■ PROBLEM A ■
Please quote the Beetle forum thread word for word, starting at "## Tur*bLu (Sep" and ending at "to dream on...".

I didn't mean your car = shock horror, I mean shock horror that not all of us consider the 1.8T the king of all engines


----------



## Tur*bLu (Sep 7, 2000)

*Re: suggestions to make 2000 2.0L VW Beetle faster (jetta_fiend)*

the 2.0 has been out for alot longer than the 1.8t has... and they've been going faster than us for many years now. Its also alot cheaper to find parts for your motor. I just dont plan on going past 400 hp so im good with my motor choice.
aaaah to dream on...


----------



## Horrido Beetle (Oct 9, 2001)

*Re: suggestions to make 2000 2.0L VW Beetle faster (jetta_fiend)*

No problem Jetta - we all need our MAMA's - If you take all the seats out and the interior it will go faster. Put a lawnchair in the drivers position. Or bette yet one of those folding camp stools. I won an auction on Ebay (the other day) for these nice 17inch OEM Passat wheels - the dumbbutt told me they would fit on a NB. But he ain't going to get his dough - because he lied to me - their 5 x 112 not 5 x 100 - so beware. Gosh they were pretty and man did I want them - but I guess a little negative feedback is coming my way.
And so it goes................






























Horrido!

■ TASK INPUTS ■

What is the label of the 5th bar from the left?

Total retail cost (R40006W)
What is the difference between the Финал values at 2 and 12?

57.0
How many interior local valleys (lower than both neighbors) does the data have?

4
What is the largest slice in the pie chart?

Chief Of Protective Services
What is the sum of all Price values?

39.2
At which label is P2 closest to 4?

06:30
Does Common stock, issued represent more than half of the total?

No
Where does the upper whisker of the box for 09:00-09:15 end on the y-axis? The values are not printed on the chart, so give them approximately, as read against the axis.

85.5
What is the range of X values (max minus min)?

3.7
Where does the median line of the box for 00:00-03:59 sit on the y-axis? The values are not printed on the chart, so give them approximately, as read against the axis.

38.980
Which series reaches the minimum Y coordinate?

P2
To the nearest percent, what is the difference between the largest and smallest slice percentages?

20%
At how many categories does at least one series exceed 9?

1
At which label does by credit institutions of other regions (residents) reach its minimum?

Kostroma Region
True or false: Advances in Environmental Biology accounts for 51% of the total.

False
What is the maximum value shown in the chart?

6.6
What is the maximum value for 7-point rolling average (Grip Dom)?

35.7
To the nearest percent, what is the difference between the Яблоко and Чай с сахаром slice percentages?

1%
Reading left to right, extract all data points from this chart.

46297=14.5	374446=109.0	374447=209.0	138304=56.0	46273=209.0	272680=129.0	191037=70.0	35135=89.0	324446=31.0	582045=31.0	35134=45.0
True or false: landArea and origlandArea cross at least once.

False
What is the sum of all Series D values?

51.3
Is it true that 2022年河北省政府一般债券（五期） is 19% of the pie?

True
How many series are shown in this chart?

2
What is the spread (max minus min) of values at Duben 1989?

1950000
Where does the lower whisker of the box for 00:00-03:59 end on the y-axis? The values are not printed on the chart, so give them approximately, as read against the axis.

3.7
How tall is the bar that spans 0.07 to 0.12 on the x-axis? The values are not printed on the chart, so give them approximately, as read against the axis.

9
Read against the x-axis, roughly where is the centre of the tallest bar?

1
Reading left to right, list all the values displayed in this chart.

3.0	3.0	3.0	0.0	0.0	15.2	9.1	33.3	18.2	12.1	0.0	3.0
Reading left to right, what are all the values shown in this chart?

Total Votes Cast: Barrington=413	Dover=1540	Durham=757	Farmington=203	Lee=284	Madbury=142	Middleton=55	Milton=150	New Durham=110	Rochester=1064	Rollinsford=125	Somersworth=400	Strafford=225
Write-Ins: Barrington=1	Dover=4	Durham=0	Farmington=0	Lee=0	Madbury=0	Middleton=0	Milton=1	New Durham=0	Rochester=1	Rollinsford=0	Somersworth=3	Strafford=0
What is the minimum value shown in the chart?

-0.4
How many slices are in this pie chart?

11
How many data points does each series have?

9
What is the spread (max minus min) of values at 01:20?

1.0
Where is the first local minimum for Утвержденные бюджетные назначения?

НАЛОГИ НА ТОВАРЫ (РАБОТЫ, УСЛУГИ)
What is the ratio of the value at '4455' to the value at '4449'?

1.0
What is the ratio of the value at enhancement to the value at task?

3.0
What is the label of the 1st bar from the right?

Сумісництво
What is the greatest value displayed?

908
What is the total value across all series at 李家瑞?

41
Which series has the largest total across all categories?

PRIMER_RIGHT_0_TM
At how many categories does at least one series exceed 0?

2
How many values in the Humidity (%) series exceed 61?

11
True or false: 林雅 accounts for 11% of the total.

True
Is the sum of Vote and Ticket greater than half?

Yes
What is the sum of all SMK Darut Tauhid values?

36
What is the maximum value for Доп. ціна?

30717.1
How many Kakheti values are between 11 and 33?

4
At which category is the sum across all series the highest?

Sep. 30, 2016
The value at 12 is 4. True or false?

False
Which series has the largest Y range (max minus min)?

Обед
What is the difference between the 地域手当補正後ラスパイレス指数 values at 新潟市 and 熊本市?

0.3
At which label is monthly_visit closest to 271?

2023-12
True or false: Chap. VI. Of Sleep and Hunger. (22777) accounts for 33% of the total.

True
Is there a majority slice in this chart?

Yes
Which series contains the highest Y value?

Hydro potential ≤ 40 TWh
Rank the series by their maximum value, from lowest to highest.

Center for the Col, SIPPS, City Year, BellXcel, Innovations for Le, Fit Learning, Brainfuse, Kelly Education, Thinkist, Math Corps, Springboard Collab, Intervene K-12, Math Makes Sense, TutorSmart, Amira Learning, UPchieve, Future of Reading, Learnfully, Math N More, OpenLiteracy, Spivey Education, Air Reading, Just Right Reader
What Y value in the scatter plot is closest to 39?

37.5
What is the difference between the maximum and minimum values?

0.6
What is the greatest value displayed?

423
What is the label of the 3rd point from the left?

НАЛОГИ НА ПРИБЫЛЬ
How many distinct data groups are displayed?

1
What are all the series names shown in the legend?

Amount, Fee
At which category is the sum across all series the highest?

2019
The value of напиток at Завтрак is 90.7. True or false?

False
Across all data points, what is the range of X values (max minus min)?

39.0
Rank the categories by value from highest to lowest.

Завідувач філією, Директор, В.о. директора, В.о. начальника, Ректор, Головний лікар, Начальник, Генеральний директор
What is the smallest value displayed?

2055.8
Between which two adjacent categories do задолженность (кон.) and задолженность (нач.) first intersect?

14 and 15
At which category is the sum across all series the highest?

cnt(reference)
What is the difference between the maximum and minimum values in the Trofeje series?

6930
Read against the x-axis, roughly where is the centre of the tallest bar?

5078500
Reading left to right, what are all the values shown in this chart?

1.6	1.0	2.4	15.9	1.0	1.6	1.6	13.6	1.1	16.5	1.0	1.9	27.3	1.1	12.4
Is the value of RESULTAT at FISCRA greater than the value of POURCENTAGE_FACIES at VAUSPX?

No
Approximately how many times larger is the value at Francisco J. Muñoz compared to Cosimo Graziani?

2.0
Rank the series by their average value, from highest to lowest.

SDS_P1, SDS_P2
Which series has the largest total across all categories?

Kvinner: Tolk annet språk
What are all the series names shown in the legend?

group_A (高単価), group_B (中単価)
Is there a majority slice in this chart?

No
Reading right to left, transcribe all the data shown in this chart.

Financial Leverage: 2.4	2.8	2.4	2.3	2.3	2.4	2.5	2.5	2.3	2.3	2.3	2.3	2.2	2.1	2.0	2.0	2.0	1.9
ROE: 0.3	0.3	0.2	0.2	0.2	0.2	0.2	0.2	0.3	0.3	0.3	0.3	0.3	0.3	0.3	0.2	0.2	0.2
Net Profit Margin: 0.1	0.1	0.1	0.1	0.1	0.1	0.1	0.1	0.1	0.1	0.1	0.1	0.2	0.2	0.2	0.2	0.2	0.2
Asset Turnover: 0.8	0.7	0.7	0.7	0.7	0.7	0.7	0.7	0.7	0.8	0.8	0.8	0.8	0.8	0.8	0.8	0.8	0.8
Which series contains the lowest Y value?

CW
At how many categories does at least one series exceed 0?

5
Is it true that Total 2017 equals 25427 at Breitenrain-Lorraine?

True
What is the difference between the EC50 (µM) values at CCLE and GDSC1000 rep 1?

■ PROBLEM B ■
In the listing, take the lines starting at the one that contains "Kvinner: Tolk annet språk" and ending at the last line, and switch "series" to "data set". Return only those lines, with nothing else changed.

■ EXERCISE ANSWER A ■
## Tur*bLu (Sep 7, 2000)

*Re: suggestions to make 2000 2.0L VW Beetle faster (jetta_fiend)*

the 2.0 has been out for alot longer than the 1.8t has... and they've been going faster than us for many years now. Its also alot cheaper to find parts for your motor. I just dont plan on going past 400 hp so im good with my motor choice.
aaaah to dream on...

■ EXERCISE ANSWER B ■
Kvinner: Tolk annet språk
What are all the data set names shown in the legend?

group_A (高単価), group_B (中単価)
Is there a majority slice in this chart?

No
Reading right to left, transcribe all the data shown in this chart.

Financial Leverage: 2.4	2.8	2.4	2.3	2.3	2.4	2.5	2.5	2.3	2.3	2.3	2.3	2.2	2.1	2.0	2.0	2.0	1.9
ROE: 0.3	0.3	0.2	0.2	0.2	0.2	0.2	0.2	0.3	0.3	0.3	0.3	0.3	0.3	0.3	0.2	0.2	0.2
Net Profit Margin: 0.1	0.1	0.1	0.1	0.1	0.1	0.1	0.1	0.1	0.1	0.1	0.1	0.2	0.2	0.2	0.2	0.2	0.2
Asset Turnover: 0.8	0.7	0.7	0.7	0.7	0.7	0.7	0.7	0.7	0.8	0.8	0.8	0.8	0.8	0.8	0.8	0.8	0.8
Which data set contains the lowest Y value?

CW
At how many categories does at least one data set exceed 0?

5
Is it true that Total 2017 equals 25427 at Breitenrain-Lorraine?

True
What is the difference between the EC50 (µM) values at CCLE and GDSC1000 rep 1?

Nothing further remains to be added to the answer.